• _The problem_
Write the next part of the forum post below on labeling tabular and single-record form layouts with a Document AI Custom Extractor, picking up after its final sentence; the data that follows the post plays no part in this.

• _Extract to read_
━━━━━━━━━━━━━━━━━━━━━━━━━━━━━━

Hello,
I am building a Custom Extractor in Document AI to extract data from a form that has changed over time and, therefore, has a number of different, but similar, layouts all containing the same information.
I’ve met the “full requirements” (i.e. 50 test and training instances of each label) and, for the most part, I am happy with my percentages.
However, I am stuck with a section that may or may not be tabular.
In some cases the form has a table that can contain zero or more records/rows:
In the case of tabular data, DocAI evaluates and auto-labels everything with a high degree of accuracy:
In other cases, though, the form has separate fields to capture the details for only a single record:
However, DocAI, seems incapable or evaluating and auto-labeling this as a single record and, instead, evaluates this as multiple, incomplete, records:
In the above example note that it groups section “7. Seams” as it’s own parent label and separate from section “6. Shell” when, in fact, sections 6 & 7 are representative of a single record.
Because it’s possible, in the tabular case, for a form to have multiple records, I am using a Parent Label to capture the details. I was hoping that DocAI would be smart enough to figure out, given enough examples, that in some cases there is only a single record that is not in a tabular format.

━━━━━━━━━━━━━━━━━━━━━━━━━━━━━━

• _Provided records_

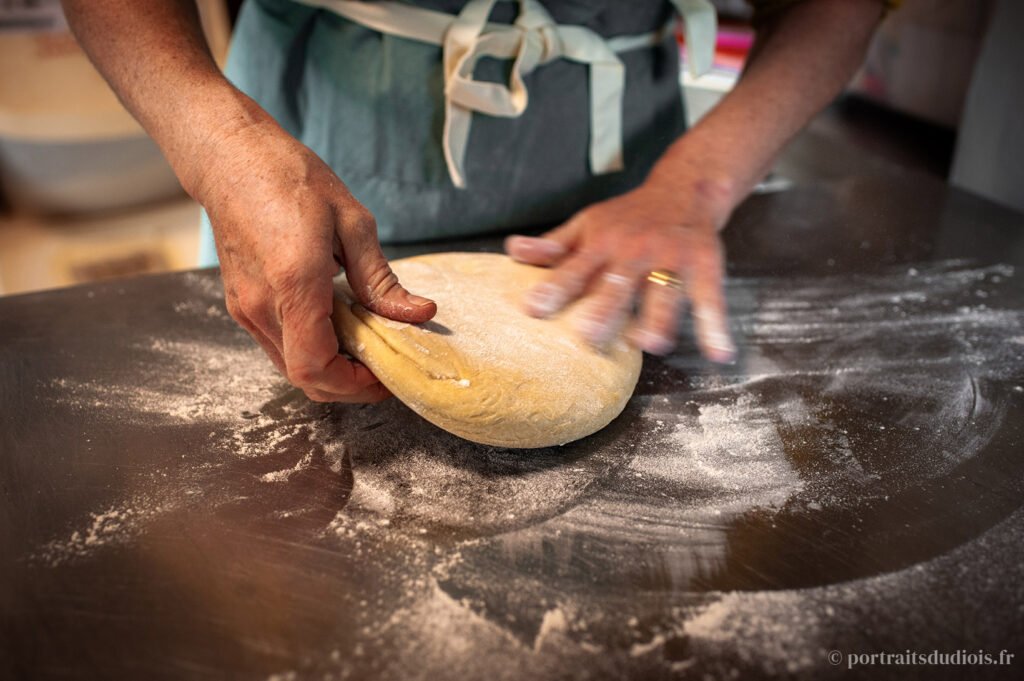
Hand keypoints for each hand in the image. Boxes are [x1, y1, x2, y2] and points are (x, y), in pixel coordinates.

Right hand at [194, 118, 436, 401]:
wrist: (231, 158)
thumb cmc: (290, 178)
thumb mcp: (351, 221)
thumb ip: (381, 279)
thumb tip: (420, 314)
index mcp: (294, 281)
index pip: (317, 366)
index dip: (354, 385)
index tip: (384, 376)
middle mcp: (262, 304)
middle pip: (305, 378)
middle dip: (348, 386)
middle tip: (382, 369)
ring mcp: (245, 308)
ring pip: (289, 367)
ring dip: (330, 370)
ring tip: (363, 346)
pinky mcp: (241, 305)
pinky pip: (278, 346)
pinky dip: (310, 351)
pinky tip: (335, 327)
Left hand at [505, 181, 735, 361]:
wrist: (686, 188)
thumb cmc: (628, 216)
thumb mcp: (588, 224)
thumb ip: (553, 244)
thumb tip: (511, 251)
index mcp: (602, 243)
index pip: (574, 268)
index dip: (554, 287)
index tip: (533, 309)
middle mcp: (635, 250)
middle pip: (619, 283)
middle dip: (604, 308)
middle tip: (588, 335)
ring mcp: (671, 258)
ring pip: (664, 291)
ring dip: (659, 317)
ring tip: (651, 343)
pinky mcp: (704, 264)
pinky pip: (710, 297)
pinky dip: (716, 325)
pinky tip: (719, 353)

━━━━━━━━━━━━━━━━━━━━━━━━━━━━━━

• _Answer to this problem_
I have uploaded and labeled a large number of documents (500+) in both formats, yet DocAI is still breaking the non-tabular format into multiple records rather than treating it as a single record.
So the question is, do Parent Labels have the capability to do this? i.e. if I just continue to add more examples, will it eventually figure it out, or should this actually be two different processors – one processor for tabular, multi-record form layouts and another processor for non-tabular, single-record form layouts?
I would really prefer to have a single processor, if possible.
This question is related to another post ( Document AI don’t recognize parent label area correctly, and does it only on per line basis ), for which there was no answer.
Thank you!